Seeking to help realize a nuclear-free world

Sixty-eight years have now passed since the atomic bombings of Hiroshima and Nagasaki and yet the shadows of nearly 18,000 nuclear weapons darken the world, and the harmful effects of nuclear testing and accidents at nuclear power stations remain a grave problem. The security of our planet is still thwarted--indeed, its very survival still threatened--by the peril of nuclear weapons. Today our species faces a dilemma that grows ever more dangerous due to nuclear proliferation, nuclear terrorism, and endless conflict. The dire hazards of the world’s surging stocks of radioactive materials, including plutonium, and the brimming pools of spent nuclear fuel are also a widespread concern.

The Chugoku Shimbun, founded in 1892, publishes both a morning and evening edition, and currently has a circulation of 640,000 for its morning edition. As a leading media company in Japan, and an A-bomb survivor as well, we are keenly mindful of our duty to pursue reporting that can advance global action for the fulfillment of a peaceful world no longer menaced by nuclear arms and war. To further this mission, we moved to strengthen our capacity to deliver coverage in English and Japanese through the Hiroshima Peace Media Center.

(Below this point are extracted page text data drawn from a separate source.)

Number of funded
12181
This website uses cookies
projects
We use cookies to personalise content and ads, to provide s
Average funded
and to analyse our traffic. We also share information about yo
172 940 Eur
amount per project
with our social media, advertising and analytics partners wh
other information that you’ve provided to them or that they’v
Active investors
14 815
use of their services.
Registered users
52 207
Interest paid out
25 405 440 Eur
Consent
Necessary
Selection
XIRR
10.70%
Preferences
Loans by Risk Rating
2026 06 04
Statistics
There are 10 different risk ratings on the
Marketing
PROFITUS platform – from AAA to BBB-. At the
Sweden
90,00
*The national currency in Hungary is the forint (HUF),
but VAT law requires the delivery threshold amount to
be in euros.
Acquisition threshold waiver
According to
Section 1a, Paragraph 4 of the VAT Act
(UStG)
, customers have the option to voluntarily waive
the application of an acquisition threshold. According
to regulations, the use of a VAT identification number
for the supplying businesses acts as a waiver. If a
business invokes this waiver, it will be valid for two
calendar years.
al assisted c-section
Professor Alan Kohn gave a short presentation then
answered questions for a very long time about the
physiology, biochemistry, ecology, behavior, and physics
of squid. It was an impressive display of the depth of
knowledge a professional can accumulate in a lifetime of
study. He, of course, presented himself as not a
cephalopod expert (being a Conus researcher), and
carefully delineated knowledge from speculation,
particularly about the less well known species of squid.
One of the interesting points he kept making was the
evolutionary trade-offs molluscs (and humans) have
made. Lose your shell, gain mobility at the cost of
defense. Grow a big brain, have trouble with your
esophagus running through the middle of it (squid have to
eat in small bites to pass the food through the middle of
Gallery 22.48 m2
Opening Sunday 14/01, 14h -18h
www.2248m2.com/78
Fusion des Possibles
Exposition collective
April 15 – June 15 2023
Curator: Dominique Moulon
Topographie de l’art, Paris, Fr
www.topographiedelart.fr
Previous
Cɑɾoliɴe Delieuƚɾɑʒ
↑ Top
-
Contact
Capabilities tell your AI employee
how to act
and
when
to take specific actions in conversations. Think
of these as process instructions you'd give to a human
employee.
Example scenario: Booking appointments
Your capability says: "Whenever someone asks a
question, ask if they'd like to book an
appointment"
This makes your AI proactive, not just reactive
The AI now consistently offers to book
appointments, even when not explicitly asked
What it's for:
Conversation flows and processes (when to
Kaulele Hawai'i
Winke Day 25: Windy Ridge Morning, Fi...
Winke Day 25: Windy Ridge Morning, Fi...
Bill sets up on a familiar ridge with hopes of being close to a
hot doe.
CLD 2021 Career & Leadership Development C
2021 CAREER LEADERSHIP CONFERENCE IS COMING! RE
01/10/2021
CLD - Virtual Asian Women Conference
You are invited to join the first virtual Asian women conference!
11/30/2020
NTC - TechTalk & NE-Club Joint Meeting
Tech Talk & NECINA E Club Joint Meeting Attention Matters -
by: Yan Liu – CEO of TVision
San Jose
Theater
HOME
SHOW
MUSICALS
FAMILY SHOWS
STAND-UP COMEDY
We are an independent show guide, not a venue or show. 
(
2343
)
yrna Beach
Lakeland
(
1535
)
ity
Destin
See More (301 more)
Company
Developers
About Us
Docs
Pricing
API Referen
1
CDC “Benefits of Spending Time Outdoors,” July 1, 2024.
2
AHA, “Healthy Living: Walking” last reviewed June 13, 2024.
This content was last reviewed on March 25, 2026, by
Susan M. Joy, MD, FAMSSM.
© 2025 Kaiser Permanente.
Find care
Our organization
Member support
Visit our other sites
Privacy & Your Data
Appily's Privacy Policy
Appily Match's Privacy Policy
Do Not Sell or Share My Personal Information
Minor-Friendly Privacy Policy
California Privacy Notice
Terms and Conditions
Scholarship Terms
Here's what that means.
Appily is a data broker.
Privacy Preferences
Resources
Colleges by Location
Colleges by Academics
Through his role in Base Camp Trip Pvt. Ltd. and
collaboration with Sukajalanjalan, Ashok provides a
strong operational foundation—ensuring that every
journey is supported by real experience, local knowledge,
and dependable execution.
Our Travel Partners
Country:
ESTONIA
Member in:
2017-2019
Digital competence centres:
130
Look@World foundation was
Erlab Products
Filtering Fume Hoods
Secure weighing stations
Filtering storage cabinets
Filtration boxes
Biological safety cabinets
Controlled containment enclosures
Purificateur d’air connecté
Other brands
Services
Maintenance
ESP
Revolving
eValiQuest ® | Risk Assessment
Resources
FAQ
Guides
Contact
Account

To date, people in over 160 nations and territories around the world have accessed the Peace Media Center website. Some of this content, such as the accounts of A-bomb survivors, have been used in programs studying peace and disarmament issues at colleges in the United States and in other countries. People from a range of nations have also reached out to us, glad to make use of the many resources on Hiroshima that our site offers.

We will soon enter the 69th year since the atomic bombing of Hiroshima and the average age of the survivors is now nearly 79. Though the hopes of abolishing nuclear weapons and war have yet to be fulfilled, all those who have come to Peace Memorial Park today, to witness the ceremony and stand at the Cenotaph for the A-bomb Victims, have made a quiet vow to help advance this aim. The Chugoku Shimbun, too, will continue striving to be a global leader in advocating the abolition of nuclear weapons and promoting peace in the world.

Akira Tashiro is a senior staff writer for the Chugoku Shimbun and the executive director of the Hiroshima Peace Media Center. An award-winning journalist, his exploration of the nature and meaning of the nuclear age in “Nuclear Age: Yesterday, Today, and Tomorrow” earned the 1996 Vaughn-Ueda Prize, Japan’s equivalent of the Pulitzer Prize. In recognition of his long-time coverage of nuclear issues and peace issues, he received the Japan National Press Club Award in April 2003.